▶ _What is needed_
Look through the data below and count each line where the word "right" appears. Reply with the count alone.

Photos with located objects
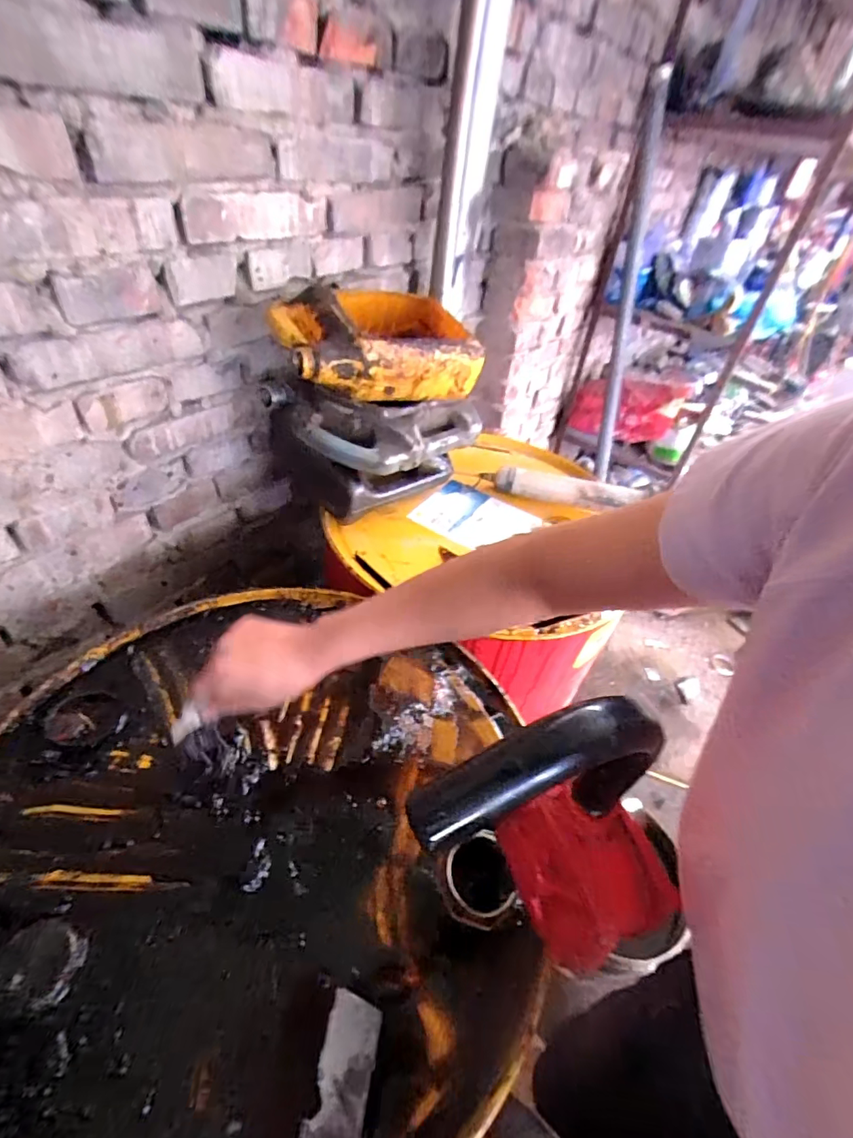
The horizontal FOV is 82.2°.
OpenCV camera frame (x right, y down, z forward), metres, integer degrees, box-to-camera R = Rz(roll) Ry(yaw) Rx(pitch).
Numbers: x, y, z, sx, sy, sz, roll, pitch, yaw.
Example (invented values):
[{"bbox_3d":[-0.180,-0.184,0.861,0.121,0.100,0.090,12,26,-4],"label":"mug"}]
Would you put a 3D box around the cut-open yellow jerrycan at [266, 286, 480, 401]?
[{"bbox_3d":[-0.067,-0.335,0.728,0.300,0.109,0.198,-12,46,-20],"label":"cut-open yellow jerrycan"}]

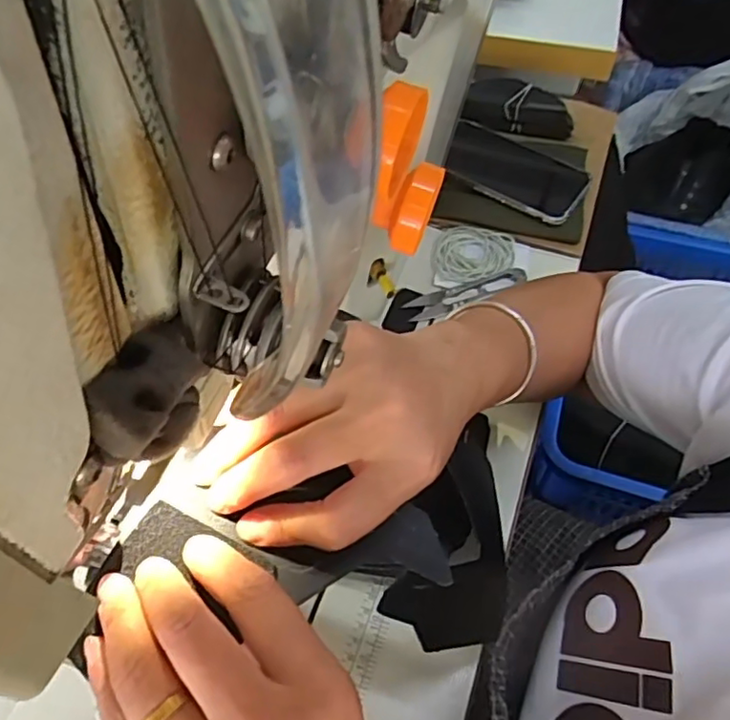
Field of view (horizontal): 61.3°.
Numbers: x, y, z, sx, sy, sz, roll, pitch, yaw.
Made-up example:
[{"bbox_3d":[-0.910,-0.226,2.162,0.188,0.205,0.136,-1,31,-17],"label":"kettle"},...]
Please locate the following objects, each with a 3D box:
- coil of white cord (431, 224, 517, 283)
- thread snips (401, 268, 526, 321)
[{"bbox_3d":[0.103,-0.101,0.585,0.075,0.007,0.071,-1,55,1],"label":"coil of white cord"},{"bbox_3d":[0.093,-0.060,0.560,0.111,0.016,0.025,-15,56,-9],"label":"thread snips"}]

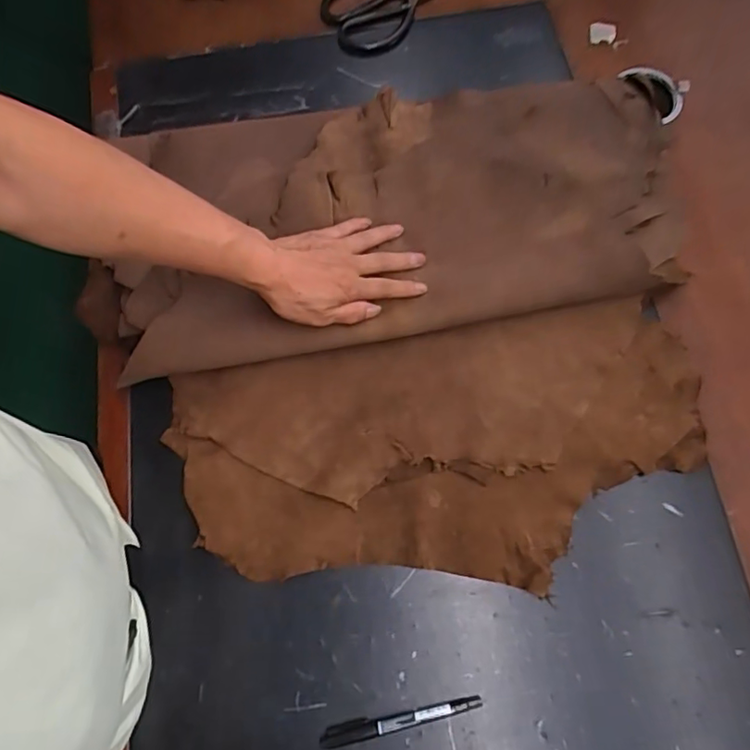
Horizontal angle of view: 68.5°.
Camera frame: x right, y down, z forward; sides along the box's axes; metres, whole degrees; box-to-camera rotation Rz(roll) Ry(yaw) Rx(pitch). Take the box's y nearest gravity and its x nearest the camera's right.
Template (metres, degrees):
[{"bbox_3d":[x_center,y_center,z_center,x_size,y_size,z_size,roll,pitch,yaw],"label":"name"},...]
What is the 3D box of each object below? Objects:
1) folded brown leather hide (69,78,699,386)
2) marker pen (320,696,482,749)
[{"bbox_3d":[0.011,-0.171,0.601,0.646,0.053,0.279,-9,72,-4],"label":"folded brown leather hide"},{"bbox_3d":[0.022,0.293,0.469,0.138,0.007,0.016,-13,73,-5],"label":"marker pen"}]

▶ _Response to the task_
2